_YOUR TASK:_ Revise the passage of the implicit-differentiation thread from "I have tried" to "both $x$ and $y$." so that "differentiated" reads "took the derivative of", and give that revised passage.

_SELECTED PASSAGE:_
· · · · ·
$x^y = e^{x-y}$. Prove that $\dfrac{dy}{dx}=\dfrac{\log x}{(1+\log x)^2}$.
I have tried to solve the problem by taking log no both sides and then: $y \log x = x-y$. Then i differentiated both sides w.r.t $x$ and ended up with a term which has both $x$ and $y$.
On
I don't see the problem. For one, note that $y = \dfrac{x}{1+\log x}$. $$\begin{equation} \begin{split} x^y = e^{x-y} & \implies y \log x = x-y \\ & \implies \frac{dy}{dx}\log x + \frac{y}{x} = 1-\frac{dy}{dx} \\ & \implies \frac{x-y}{x} = \frac{dy}{dx}(\log x+ 1) \\ & \implies \frac{dy}{dx} = \frac{x-y}{x\log x + x} \\ & \implies \frac{dy}{dx} = \frac{\log x}{(1+\log x)^2} \end{split}\end{equation}$$
Yes, you will end up with a $y$ on the other side of the $\frac{dy}{dx}$. However, the value of $y$ can be found using the equation that $e^{x-y} = x^y$.
$$y\log x=(x-y)$$ $$y(1+\log x)=x$$ $$y=\frac{x}{1+\log x}$$ we know that $$(\frac{f(x)}{g(x)})'=\frac{f'(x)g(x)-f(x)g'(x)}{g(x)^2}$$ so $$y'=\frac{1(1+\log x)-x(\frac{1}{x})}{(1+\log x)^2}=\frac{\log x}{(1+\log x)^2}$$
· · · · ·
_DATA EXCERPT:_
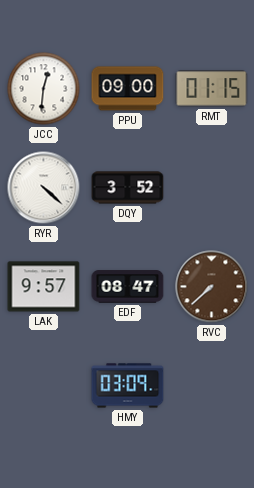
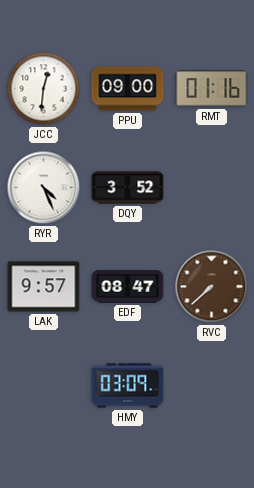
RMT: 01:15 -> 01:16
RYR: 4:22 -> 4:26
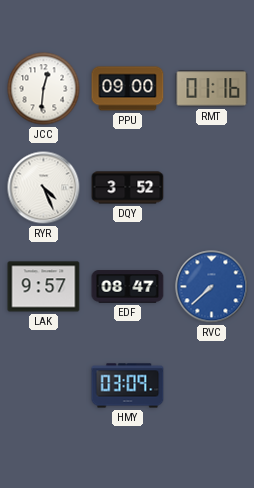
RVC dial: brown -> blue
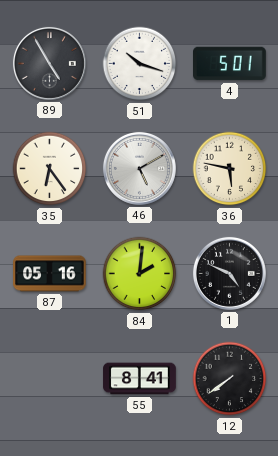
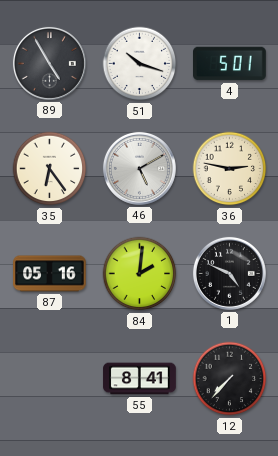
· · · · ·
_SOLVED EXERCISE:_
I have tried to solve the problem by taking log no both sides and then: $y \log x = x-y$. Then i took the derivative of both sides w.r.t $x$ and ended up with a term which has both $x$ and $y$.